We are supposed to love everyone without bias, just like God does. God gave Peter a vision to teach him that lesson. In Acts 10:34-35 Peter said, “…Truly I understand that God shows no partiality, but in every nation anyone who fears him and does what is right is acceptable to him. As for the word that he sent to Israel, preaching good news of peace through Jesus Christ (he is Lord of all),”
We are supposed to go out of our way to show esteem for one another. Romans 12:9-13 reads,
“Let love be genuine. Abhor what is evil; hold fast to what is good. 10 Love one another with brotherly affection. Outdo one another in showing honor. 11 Do not be slothful in zeal, be fervent in spirit, serve the Lord. 12 Rejoice in hope, be patient in tribulation, be constant in prayer. 13 Contribute to the needs of the saints and seek to show hospitality.”
Showing partiality regardless which way it goes, is ungodly and therefore sinful. James doesn’t try and sweeten his message. It is plain that it is sin. It goes against the second of the commands Jesus told us was the crux of the entire law.

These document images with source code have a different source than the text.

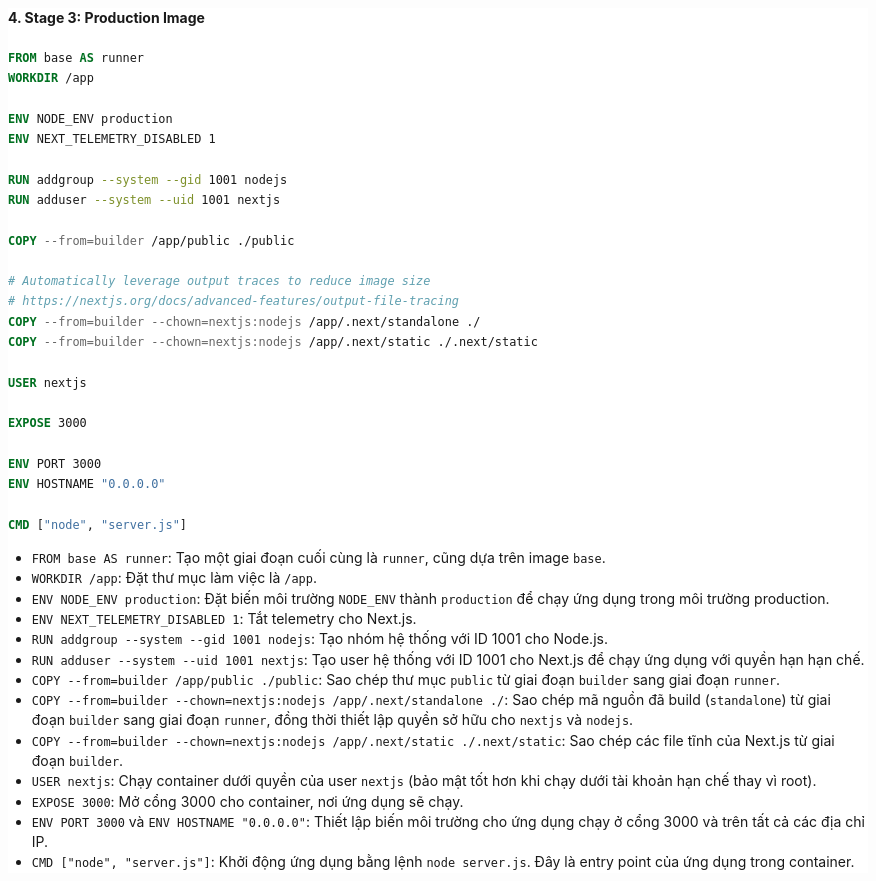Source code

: #### 4. **Stage 3: Production Image**

```dockerfile
FROM base AS runner
WORKDIR /app

ENV NODE_ENV production
ENV NEXT_TELEMETRY_DISABLED 1

RUN addgroup --system --gid 1001 nodejs
RUN adduser --system --uid 1001 nextjs

COPY --from=builder /app/public ./public

# Automatically leverage output traces to reduce image size
# https://nextjs.org/docs/advanced-features/output-file-tracing
COPY --from=builder --chown=nextjs:nodejs /app/.next/standalone ./
COPY --from=builder --chown=nextjs:nodejs /app/.next/static ./.next/static

USER nextjs

EXPOSE 3000

ENV PORT 3000
ENV HOSTNAME "0.0.0.0"

CMD ["node", "server.js"]
```

- `FROM base AS runner`: Tạo một giai đoạn cuối cùng là `runner`, cũng dựa trên image `base`.
- `WORKDIR /app`: Đặt thư mục làm việc là `/app`.
- `ENV NODE_ENV production`: Đặt biến môi trường `NODE_ENV` thành `production` để chạy ứng dụng trong môi trường production.
- `ENV NEXT_TELEMETRY_DISABLED 1`: Tắt telemetry cho Next.js.
- `RUN addgroup --system --gid 1001 nodejs`: Tạo nhóm hệ thống với ID 1001 cho Node.js.
- `RUN adduser --system --uid 1001 nextjs`: Tạo user hệ thống với ID 1001 cho Next.js để chạy ứng dụng với quyền hạn hạn chế.
- `COPY --from=builder /app/public ./public`: Sao chép thư mục `public` từ giai đoạn `builder` sang giai đoạn `runner`.
- `COPY --from=builder --chown=nextjs:nodejs /app/.next/standalone ./`: Sao chép mã nguồn đã build (`standalone`) từ giai đoạn `builder` sang giai đoạn `runner`, đồng thời thiết lập quyền sở hữu cho `nextjs` và `nodejs`.
- `COPY --from=builder --chown=nextjs:nodejs /app/.next/static ./.next/static`: Sao chép các file tĩnh của Next.js từ giai đoạn `builder`.
- `USER nextjs`: Chạy container dưới quyền của user `nextjs` (bảo mật tốt hơn khi chạy dưới tài khoản hạn chế thay vì root).
- `EXPOSE 3000`: Mở cổng 3000 cho container, nơi ứng dụng sẽ chạy.
- `ENV PORT 3000` và `ENV HOSTNAME "0.0.0.0"`: Thiết lập biến môi trường cho ứng dụng chạy ở cổng 3000 và trên tất cả các địa chỉ IP.
- `CMD ["node", "server.js"]`: Khởi động ứng dụng bằng lệnh `node server.js`. Đây là entry point của ứng dụng trong container.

Verses 8-9 say,
“If you really fulfill the royal law according to the Scripture, “You shall love your neighbor as yourself,” you are doing well. 9 But if you show partiality, you are committing sin and are convicted by the law as transgressors.”
James wasn’t kidding around. Treating some well and others inadequately is sin. It is also often done in order to look good. Treating the congressman like a king can get us some points in the world. But treating the homeless man like a king doesn’t get us any advantages. If we are trying to gain benefits by our actions that is bad news. Our actions are meant to be expressions of our faith and love. God loves everyone, not just the rich, or only the poor, or merely the Jew, or only the Greek. Gaining rewards by our deeds is an attempt to keep the law. Looking good to the world is trying to keep the law. Verses 10-11 read,
“For whoever keeps the whole law but fails in one point has become accountable for all of it. 11 For he who said, “Do not commit adultery,” also said, “Do not murder.” If you do not commit adultery but do murder, you have become a transgressor of the law.”

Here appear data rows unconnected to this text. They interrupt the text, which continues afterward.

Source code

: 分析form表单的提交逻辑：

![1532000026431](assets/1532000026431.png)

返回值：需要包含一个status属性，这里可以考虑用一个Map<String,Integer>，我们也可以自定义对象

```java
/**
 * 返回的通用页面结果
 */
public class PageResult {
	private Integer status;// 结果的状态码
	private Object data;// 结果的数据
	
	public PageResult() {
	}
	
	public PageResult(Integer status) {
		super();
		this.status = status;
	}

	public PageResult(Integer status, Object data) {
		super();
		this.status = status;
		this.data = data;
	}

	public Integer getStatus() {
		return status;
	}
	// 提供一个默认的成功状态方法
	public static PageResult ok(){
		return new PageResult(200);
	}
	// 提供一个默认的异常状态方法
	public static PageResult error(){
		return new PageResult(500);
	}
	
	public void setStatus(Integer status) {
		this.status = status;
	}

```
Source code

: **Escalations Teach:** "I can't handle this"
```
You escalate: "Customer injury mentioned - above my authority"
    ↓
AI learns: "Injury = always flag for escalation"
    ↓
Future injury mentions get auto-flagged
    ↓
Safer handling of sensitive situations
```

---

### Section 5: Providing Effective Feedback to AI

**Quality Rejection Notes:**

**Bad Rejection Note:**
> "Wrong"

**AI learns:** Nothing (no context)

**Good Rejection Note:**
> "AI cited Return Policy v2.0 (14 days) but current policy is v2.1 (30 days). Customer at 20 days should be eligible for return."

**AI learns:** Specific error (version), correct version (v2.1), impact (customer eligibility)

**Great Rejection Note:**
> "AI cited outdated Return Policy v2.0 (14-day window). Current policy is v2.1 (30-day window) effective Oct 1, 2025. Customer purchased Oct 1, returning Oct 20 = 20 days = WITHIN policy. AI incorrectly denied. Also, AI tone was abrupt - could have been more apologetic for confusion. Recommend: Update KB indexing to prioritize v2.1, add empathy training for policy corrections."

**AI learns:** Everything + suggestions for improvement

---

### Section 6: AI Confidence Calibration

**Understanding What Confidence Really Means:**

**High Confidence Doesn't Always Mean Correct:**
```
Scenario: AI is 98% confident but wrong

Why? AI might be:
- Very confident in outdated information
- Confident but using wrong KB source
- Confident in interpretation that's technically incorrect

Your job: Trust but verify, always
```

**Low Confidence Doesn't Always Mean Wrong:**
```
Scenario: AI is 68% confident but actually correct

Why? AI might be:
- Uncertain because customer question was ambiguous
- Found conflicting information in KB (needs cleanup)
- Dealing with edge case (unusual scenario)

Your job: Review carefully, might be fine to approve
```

Forget about how you look to the world when it comes to loving your neighbor. Love him as God loves him, not because he is a well-to-do influential man, but because he is a man created by and loved by God. We were saved by grace. We have been showered with mercy. We have grace and mercy to spare. We are free to do it. God wants a relationship with both the destitute and prosperous. He wants the priest and the prostitute to know Him. We are free to show love to all. We don’t have to worry about anyone defiling our buildings with their sin. We do not have to be concerned with anyone corrupting our temples or our souls because Jesus blood sanctified us. We don’t have to kowtow to money because we know God provides for us.
Verses 12-13 say,
“So speak and so act as those who are to be judged under the law of liberty. 13 For judgment is without mercy to one who has shown no mercy. Mercy triumphs over judgment.”
So my fellow believers and followers of our King and Lord Jesus, I encourage you today to examine yourself and see if you are showing partiality in your dealings with people. Are you out doing yourself and others in order to show honor to one another? I exhort you to go out of your way and love all your neighbors, regardless of appearance, regardless of bank account, and regardless of any of our perceptions.